Embanked enclosure, Graigueshoneen, Co. Waterford
Co. Waterford |
Ringforts
Somewhere in the pasture at Graigueshoneen, on a south-facing slope in County Waterford, there is an ancient enclosure that you would walk straight over without ever knowing it was there. At ground level, nothing announces itself. The earthwork is simply invisible, absorbed into the ordinary rhythms of a working field, legible only to those who already know to look.

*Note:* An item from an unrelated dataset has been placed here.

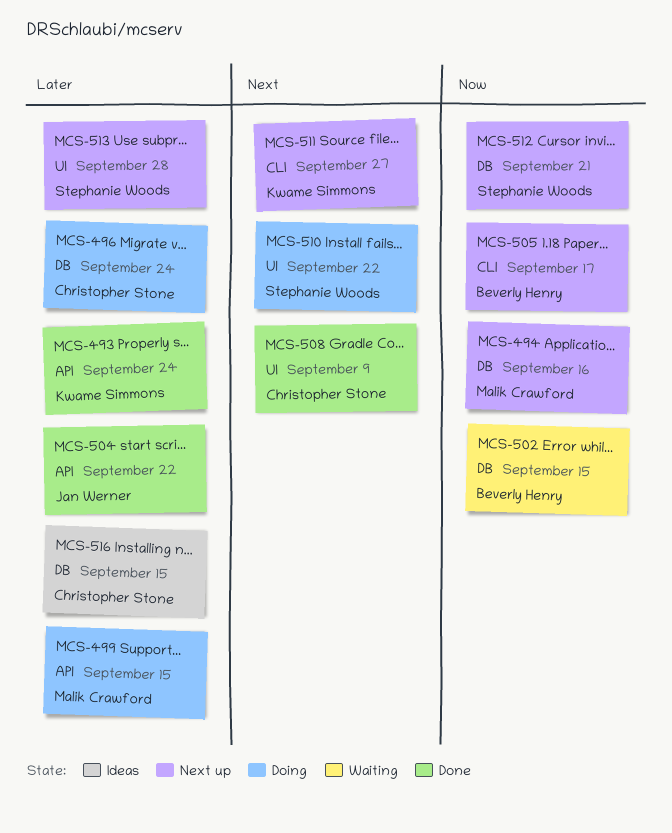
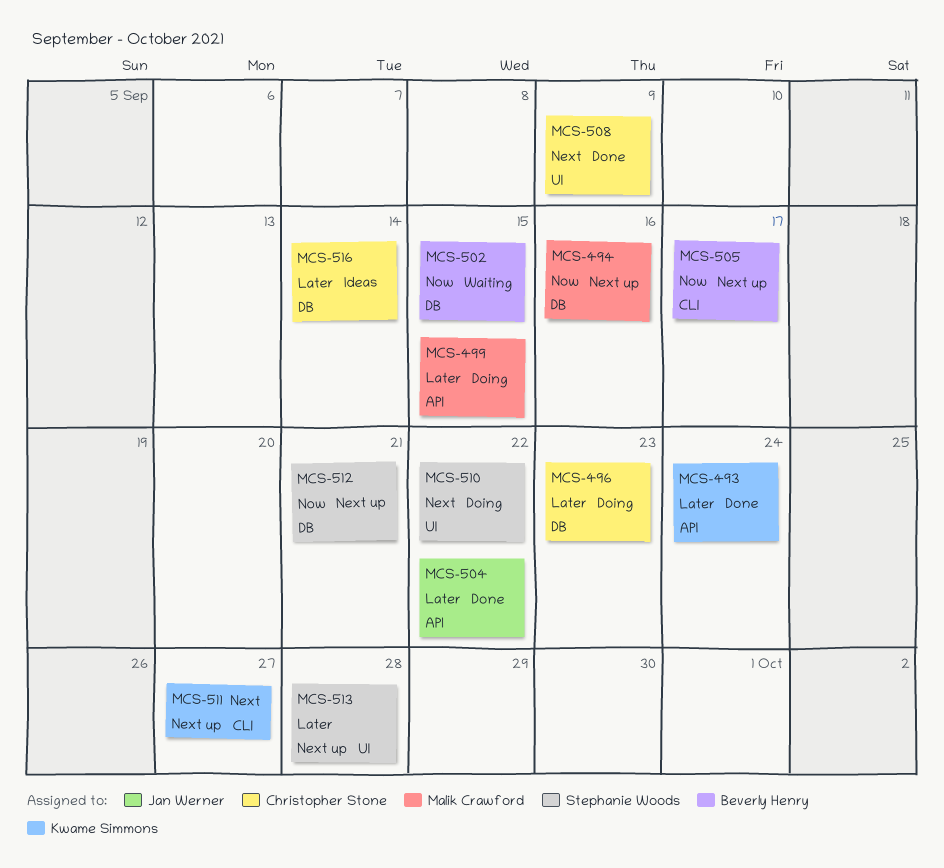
MCS-496, due: Sep 24 -> Sep 23
MCS-516, due: Sep 15 -> Sep 14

What survives in the cartographic record tells a quietly interesting story of how a landscape feature can shift, or at least appear to shift, across time. The first Ordnance Survey six-inch map, produced in 1840, recorded an oval embanked enclosure measuring roughly 45 metres east to west and 35 metres north to south. An embanked enclosure of this kind is typically a roughly circular or oval area defined by a raised earthen bank, often associated with early medieval settlement or ceremonial use in Ireland, though without excavation it is rarely possible to say which. By the time the next mapped edition appeared in 1926, the feature was recorded differently, as a circular form approximately 35 metres in diameter, partially overlain by a field bank running roughly north-north-west to south-south-east. Whether the apparent change in shape reflects a genuine difference in survey method, a partial collapse or ploughing of the bank, or simply the way two different surveyors chose to interpret what they saw on the ground, is impossible to know with certainty. What is clear is that between those two snapshots, a modern agricultural boundary had been laid across it, quietly overwriting the older geometry beneath.